WCANAL_180902_070
Existing comment: Open Sewer to City Street
Post-Civil War Washington, DC was little more than a hamlet of dirt roads, wooden sidewalks, and open sewers. To match the aspirations of the maturing nation the capital city's infrastructure and facilities needed to be modernized.
Alexander Robey "Boss" Shepherd, vice-chair of the city's Board of Public Works, took action in the 1870s. He filled in the Washington City Canal and built hundreds of miles of paved roads, sidewalks, and sewers. Shepherd went on to become the governor of Washington, DC. However, his enthusiasm for public works projects and accusations of corruption drove the city to bankruptcy and Shepherd from office.
Shepherd's legacy endures. Washington, DC started to become a city that reflected the nation's new role as a world leader.
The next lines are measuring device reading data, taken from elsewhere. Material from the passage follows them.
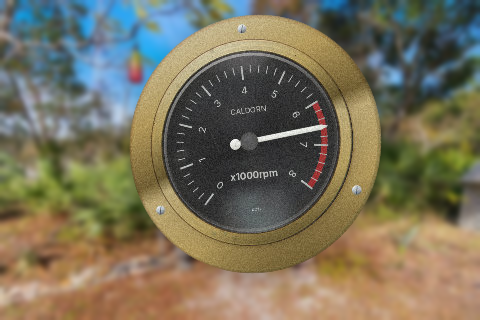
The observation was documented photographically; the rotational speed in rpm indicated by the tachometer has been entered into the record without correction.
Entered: 6600 rpm
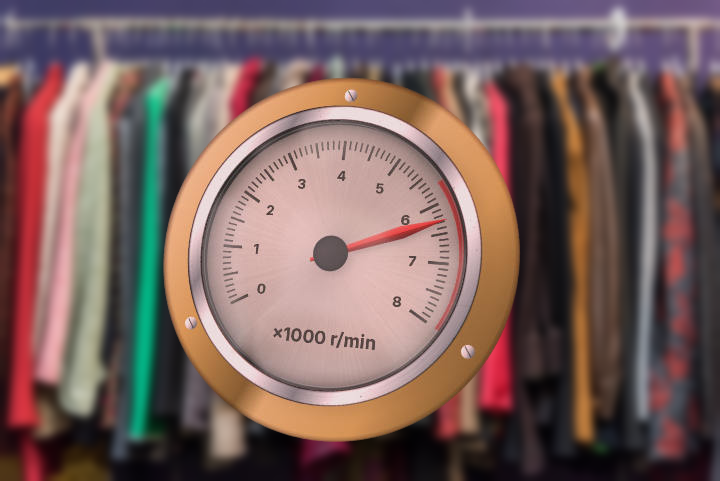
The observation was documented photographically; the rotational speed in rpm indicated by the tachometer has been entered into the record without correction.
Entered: 6300 rpm
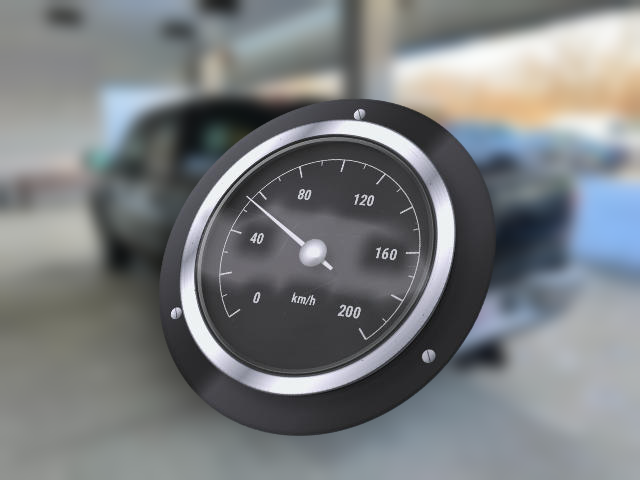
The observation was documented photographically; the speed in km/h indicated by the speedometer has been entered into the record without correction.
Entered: 55 km/h
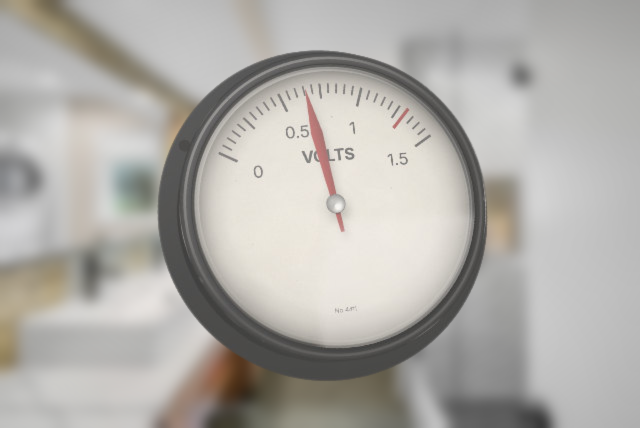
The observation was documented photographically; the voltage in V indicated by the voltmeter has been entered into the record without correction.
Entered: 0.65 V
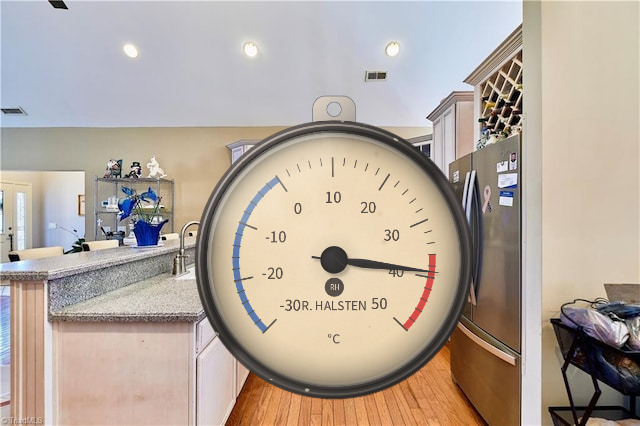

Today, the Washington City Canal lives on under Constitution Avenue as a sewer.

Alexander "Boss" Shepherd as he appeared in 1874 when he was governor of Washington, DC.
What's in a Name?
Over the years the waterway-turned-road north of the Lockkeeper's House has been named many things, reflecting the changing priorities and values of the national capital What do these names say about how we see ourselves?

Goose Creek -- Pre-1790
Tiber Creek -- 1790-1815
Washington City Canal -- 1815-1873
B Street -- 1873-1930s
Constitution Avenue -- 1930s-present

Washington Canal and the extension of the C&O Canal were filled in and paved over in 1874 creating B Street (now Constitution Avenue) and leaving the lockkeeper's House landlocked.
This 1879 map shows the what was the Chesapeake and Ohio Canal (to the left to the Lockkeeper's House) as filled in yet unfinished land, and what was Tiber Creek and the Washington City Canal (to the right of the Lockkeeper's House) as the new "B' Street made of granite and trap rock, a rock used in compacted roads.
Tiber Creek/Washington Canal as it looks today. The canal went from open sewer to closed sewer during the city improvements made under Alexander "Boss" Shepherd's leadership.